Owen Farrell struck a late penalty to propel England to a controversial 12-11 victory over South Africa in a gripping start to their autumn series at Twickenham.
Farrell landed a difficult kick in the 73rd minute that ultimately decided the Quilter International, but the Saracens fly-half was then under the spotlight as controversey reigned in injury time.
He appeared to lead with the shoulder in tackling Andre Esterhuizen, an offence that under the current crackdown on dangerous tackles could have resulted in a red card being issued by referee Angus Gardner.
The Australian official decided Farrell's tackle was legal, however, to deny South Africa a kickable penalty.
England were under siege for virtually the entire first half, overpowered by South Africa's pack at every turn but they showed resolve in defence to limit the half-time deficit to 8-6.
Inspired by the hard carrying of inside centre Damian de Allande, the Springboks pounded away at England's line time and again but had only a try by Sbu Nkosi to show for their efforts.
Remarkably, an England side heavily depleted by injury snatched the lead through Elliot Daly's 51st-minute penalty without having made a single visit to South Africa's 22 until that point.
That landmark was established soon after Daly had struck and Eddie Jones' men finally burst into life, showing the urgency and belief that was missing in a passive first-half.
At the heart of their fightback was Farrell, who justified Jones' description as the team's "spiritual leader" with a display of skill and resilience that helped avenge the 2-1 series defeat in June.
South Africa could have won it at the death only for a long-range penalty by Handre Pollard to brush the right upright before a late surge was foiled by Farrell's tackle on Warren Whiteley.
England rode their luck during a tense first quarter, drawing repeated warnings from Gardner with Maro Itoje his main target.
By the 16th minute Itoje alone had conceded three penalties, the third of which was accompanied by a yellow card, although he had least prevented Ivan van Zyl from scoring a certain try before killing the ball.
South Africa battered away at the line and Jonny May was the next to reprimanded by Gardner, who threatened another sin-binning for the next offence, as he sneaked in off-side.
A dismal line-out throw allowed England to lift the siege, however, and soon after Farrell landed a long-range penalty to cancel out an early three points from Pollard.
Itoje returned from the sin-bin and was soon given another ticking off by Gardner as a collapsed five-metre scrum invited more pressure, but once again South Africa's line-out throw was wild and the danger passed.
The Springboks renewed their attack with De Allende the spearhead, his speed and eye for the gap repeatedly generating momentum and with England stretched, Nkosi raced in at the right corner.
Both sides lost key men early in the second half to leg injuries as Tom Curry and Eben Etzebeth departed and the tempo of the game rose sharply with more rugby being played in the South African half.

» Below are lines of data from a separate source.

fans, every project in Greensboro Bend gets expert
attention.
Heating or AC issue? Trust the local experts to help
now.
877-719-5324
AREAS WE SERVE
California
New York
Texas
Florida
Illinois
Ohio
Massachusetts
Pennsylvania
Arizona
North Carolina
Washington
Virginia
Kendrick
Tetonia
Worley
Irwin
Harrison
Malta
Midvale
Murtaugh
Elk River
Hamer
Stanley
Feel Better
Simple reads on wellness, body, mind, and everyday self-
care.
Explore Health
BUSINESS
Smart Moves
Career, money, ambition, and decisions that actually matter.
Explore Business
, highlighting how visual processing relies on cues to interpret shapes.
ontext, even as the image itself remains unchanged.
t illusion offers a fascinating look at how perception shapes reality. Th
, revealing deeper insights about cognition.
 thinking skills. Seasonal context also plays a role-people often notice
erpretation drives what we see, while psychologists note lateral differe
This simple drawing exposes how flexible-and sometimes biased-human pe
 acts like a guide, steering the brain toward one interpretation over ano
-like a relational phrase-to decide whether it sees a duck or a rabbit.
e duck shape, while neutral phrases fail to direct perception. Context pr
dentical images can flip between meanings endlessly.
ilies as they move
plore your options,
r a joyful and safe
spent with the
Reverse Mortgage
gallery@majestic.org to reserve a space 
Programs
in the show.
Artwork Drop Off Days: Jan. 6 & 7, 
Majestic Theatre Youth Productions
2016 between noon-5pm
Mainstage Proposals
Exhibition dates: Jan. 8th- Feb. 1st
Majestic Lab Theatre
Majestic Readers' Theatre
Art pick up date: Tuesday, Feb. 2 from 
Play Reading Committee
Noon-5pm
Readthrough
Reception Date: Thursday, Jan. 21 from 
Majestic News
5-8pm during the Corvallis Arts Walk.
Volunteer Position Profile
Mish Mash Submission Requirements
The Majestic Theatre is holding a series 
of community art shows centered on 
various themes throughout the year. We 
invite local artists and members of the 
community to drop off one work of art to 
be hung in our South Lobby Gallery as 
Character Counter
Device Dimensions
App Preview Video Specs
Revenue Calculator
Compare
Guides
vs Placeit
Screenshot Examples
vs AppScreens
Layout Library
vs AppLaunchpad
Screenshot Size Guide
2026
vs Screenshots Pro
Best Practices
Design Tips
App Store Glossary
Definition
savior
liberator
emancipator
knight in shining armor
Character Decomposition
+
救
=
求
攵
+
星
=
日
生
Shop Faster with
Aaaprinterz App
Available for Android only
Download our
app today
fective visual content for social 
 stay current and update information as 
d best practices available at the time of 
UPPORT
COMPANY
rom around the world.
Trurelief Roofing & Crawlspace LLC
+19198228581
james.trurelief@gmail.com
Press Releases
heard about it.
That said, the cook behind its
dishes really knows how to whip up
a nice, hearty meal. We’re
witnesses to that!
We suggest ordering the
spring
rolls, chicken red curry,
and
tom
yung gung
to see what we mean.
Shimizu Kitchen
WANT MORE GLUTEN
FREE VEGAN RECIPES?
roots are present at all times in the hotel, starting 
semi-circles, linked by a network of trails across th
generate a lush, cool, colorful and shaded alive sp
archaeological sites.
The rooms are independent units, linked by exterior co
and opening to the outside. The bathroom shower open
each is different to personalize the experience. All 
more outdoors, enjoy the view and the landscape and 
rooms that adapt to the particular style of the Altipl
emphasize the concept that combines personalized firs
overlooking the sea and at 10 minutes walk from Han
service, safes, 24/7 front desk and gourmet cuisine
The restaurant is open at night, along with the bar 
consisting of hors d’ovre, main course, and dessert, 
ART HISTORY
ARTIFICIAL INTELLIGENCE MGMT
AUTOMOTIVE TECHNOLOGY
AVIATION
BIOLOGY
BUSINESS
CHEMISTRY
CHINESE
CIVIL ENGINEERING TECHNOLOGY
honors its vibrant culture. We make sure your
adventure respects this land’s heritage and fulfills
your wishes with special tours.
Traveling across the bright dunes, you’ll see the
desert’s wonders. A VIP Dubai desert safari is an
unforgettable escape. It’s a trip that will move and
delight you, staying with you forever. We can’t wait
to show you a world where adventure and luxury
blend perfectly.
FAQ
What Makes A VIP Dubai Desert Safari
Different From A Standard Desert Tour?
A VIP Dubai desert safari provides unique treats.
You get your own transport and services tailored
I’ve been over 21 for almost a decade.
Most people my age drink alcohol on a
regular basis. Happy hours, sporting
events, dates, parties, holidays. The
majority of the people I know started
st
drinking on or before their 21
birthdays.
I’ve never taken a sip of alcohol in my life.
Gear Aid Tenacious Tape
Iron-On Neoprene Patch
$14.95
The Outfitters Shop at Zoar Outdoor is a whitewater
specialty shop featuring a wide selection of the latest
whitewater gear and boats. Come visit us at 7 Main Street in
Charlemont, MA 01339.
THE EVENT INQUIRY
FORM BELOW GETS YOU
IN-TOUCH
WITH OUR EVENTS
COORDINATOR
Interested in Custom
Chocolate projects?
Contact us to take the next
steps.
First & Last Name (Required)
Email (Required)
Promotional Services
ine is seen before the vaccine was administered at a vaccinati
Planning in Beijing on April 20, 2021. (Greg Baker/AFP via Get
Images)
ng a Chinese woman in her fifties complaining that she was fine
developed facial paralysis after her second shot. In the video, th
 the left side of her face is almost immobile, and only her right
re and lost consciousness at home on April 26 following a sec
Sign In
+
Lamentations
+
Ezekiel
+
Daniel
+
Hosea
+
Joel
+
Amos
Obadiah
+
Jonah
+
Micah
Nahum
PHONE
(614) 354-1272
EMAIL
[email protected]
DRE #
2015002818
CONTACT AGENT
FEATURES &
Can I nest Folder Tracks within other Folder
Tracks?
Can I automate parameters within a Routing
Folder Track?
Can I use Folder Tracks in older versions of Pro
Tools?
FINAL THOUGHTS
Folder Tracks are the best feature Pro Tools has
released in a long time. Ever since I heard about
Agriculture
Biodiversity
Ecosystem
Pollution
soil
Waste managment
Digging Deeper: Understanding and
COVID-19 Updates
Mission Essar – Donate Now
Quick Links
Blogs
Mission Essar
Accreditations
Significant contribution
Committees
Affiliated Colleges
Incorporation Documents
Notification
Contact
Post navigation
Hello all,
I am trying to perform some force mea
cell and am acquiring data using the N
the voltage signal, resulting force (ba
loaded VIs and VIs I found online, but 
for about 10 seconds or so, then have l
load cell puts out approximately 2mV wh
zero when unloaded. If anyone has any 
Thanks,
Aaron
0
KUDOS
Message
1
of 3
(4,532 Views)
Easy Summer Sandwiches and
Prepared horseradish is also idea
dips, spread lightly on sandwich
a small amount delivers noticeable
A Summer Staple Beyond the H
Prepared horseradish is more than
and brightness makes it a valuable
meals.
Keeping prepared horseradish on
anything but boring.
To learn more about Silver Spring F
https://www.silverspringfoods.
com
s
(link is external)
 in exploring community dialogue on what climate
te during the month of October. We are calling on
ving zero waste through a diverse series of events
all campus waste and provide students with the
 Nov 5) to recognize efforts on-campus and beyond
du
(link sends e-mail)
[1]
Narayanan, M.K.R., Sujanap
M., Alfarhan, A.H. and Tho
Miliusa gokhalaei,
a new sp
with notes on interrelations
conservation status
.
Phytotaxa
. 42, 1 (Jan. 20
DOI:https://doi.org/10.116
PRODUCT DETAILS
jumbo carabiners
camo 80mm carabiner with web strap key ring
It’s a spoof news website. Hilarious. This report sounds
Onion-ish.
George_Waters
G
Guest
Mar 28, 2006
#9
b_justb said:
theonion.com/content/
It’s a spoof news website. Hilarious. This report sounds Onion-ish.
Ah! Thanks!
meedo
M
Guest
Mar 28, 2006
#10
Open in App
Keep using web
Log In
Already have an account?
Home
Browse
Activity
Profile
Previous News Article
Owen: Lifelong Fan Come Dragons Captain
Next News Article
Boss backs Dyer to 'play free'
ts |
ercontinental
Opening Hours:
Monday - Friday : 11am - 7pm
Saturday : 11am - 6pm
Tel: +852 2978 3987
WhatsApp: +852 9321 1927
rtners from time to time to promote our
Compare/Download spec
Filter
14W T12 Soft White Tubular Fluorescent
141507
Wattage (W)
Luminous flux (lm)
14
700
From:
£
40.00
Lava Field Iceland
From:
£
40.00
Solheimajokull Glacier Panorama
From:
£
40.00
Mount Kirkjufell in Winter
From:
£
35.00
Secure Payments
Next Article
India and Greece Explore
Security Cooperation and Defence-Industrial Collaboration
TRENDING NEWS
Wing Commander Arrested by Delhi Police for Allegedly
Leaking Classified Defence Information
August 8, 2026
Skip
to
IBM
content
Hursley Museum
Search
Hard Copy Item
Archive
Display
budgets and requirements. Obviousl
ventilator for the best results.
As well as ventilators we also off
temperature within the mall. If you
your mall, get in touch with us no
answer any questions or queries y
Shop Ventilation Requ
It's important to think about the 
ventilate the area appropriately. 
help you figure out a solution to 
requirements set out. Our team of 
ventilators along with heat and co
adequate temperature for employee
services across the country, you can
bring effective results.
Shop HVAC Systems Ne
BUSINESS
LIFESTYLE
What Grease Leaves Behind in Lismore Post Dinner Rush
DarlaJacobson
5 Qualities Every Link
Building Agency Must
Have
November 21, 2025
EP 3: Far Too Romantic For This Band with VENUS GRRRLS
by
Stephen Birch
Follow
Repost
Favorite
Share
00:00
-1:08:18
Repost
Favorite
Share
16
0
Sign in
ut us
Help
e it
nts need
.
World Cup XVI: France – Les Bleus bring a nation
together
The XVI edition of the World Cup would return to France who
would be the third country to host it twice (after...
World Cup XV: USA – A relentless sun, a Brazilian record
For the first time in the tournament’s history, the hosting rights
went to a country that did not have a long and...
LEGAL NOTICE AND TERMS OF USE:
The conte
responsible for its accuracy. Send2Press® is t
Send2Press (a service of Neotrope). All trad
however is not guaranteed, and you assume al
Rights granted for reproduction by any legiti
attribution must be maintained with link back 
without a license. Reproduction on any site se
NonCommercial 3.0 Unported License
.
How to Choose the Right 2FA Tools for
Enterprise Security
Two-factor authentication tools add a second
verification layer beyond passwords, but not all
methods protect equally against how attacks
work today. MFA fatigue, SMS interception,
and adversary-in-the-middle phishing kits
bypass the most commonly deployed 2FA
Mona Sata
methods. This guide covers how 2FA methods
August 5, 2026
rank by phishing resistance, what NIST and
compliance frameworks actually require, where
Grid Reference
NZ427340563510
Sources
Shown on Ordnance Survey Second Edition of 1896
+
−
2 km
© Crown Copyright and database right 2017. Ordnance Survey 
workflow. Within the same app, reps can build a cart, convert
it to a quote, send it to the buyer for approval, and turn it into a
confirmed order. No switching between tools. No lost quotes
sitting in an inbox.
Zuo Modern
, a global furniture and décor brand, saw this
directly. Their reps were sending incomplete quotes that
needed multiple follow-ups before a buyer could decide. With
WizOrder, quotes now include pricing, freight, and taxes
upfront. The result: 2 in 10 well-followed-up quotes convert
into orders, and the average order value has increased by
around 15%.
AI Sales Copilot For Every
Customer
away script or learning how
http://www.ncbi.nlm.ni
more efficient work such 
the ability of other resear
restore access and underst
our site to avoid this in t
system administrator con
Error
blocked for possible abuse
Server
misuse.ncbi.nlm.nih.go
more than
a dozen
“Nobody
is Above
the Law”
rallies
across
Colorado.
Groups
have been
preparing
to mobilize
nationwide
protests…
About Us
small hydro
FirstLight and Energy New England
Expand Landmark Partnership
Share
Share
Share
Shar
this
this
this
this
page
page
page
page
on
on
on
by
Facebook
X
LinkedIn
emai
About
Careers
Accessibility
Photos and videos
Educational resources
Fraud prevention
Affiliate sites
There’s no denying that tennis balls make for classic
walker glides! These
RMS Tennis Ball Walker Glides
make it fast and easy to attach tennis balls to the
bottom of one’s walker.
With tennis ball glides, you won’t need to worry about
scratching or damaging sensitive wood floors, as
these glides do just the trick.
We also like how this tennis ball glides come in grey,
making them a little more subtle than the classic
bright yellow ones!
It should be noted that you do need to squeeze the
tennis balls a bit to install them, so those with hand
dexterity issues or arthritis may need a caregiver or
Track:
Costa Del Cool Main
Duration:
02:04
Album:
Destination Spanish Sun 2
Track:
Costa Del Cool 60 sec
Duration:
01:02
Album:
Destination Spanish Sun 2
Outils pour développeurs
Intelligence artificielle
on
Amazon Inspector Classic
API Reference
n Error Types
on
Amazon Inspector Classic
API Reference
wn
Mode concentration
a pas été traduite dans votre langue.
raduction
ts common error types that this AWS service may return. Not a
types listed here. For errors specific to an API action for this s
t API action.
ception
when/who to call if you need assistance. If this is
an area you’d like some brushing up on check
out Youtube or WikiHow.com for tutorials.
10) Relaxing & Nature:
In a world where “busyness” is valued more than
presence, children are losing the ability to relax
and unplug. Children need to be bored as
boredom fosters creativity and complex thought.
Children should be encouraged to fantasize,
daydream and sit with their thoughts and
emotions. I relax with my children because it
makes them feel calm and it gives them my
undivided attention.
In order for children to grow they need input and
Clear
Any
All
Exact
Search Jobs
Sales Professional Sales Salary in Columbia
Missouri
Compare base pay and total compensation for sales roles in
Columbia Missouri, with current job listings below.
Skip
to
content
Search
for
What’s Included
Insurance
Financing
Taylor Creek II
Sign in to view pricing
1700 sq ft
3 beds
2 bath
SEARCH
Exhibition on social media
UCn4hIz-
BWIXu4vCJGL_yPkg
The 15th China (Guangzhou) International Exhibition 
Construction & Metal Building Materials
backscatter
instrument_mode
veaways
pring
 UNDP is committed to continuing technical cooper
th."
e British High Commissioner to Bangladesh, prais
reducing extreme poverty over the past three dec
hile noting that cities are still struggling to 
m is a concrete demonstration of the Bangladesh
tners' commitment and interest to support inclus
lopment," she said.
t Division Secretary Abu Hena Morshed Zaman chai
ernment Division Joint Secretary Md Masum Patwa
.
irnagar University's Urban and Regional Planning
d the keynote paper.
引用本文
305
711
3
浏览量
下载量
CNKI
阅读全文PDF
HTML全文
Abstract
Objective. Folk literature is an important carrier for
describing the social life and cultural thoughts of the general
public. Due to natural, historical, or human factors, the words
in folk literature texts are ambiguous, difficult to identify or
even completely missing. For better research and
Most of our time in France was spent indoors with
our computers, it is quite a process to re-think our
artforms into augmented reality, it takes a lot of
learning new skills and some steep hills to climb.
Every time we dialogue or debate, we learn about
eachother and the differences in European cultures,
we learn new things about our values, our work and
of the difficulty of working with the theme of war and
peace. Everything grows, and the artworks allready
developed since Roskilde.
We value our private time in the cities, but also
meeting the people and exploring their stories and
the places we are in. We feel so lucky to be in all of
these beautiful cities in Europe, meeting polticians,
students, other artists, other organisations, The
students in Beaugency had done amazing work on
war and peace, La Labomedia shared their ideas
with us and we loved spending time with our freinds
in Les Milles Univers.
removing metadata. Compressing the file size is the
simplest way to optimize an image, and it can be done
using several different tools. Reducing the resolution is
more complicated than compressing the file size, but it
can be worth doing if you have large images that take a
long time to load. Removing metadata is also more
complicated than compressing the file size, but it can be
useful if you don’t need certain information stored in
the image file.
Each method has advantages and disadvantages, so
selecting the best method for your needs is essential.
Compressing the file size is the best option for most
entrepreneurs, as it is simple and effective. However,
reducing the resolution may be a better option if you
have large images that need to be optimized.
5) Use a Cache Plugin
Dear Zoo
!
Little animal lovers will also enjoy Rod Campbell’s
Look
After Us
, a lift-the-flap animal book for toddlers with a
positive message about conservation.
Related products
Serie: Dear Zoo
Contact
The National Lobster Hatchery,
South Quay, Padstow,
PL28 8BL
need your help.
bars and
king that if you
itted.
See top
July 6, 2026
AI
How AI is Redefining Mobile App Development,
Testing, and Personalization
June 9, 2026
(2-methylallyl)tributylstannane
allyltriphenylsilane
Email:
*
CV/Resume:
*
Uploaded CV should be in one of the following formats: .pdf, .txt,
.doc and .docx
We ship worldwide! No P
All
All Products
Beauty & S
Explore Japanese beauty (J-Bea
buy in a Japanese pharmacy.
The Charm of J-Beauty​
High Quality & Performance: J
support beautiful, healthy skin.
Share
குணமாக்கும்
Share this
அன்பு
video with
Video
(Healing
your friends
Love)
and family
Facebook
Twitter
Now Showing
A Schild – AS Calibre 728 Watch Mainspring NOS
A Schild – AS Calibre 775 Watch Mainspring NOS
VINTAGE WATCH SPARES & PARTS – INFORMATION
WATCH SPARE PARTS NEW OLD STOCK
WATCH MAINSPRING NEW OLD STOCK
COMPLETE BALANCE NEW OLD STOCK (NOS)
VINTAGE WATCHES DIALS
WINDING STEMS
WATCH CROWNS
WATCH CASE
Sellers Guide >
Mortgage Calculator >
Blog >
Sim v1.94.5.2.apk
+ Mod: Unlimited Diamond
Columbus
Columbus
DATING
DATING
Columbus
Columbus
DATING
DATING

The chaotic play unfolding suited England and suddenly they were breaking into the opposition half at will.
Daly kicked them ahead from close to the half-way line and when Farrell split the defence with a brilliant show and go, the Springboks were reeling once more as play swung from end to end.
Pollard booted a 45-metre penalty to wrestle back the lead but it was soon panic stations for his team-mates as England came again, but they rallied well with Farrell delivering the winning points amid a dramatic climax.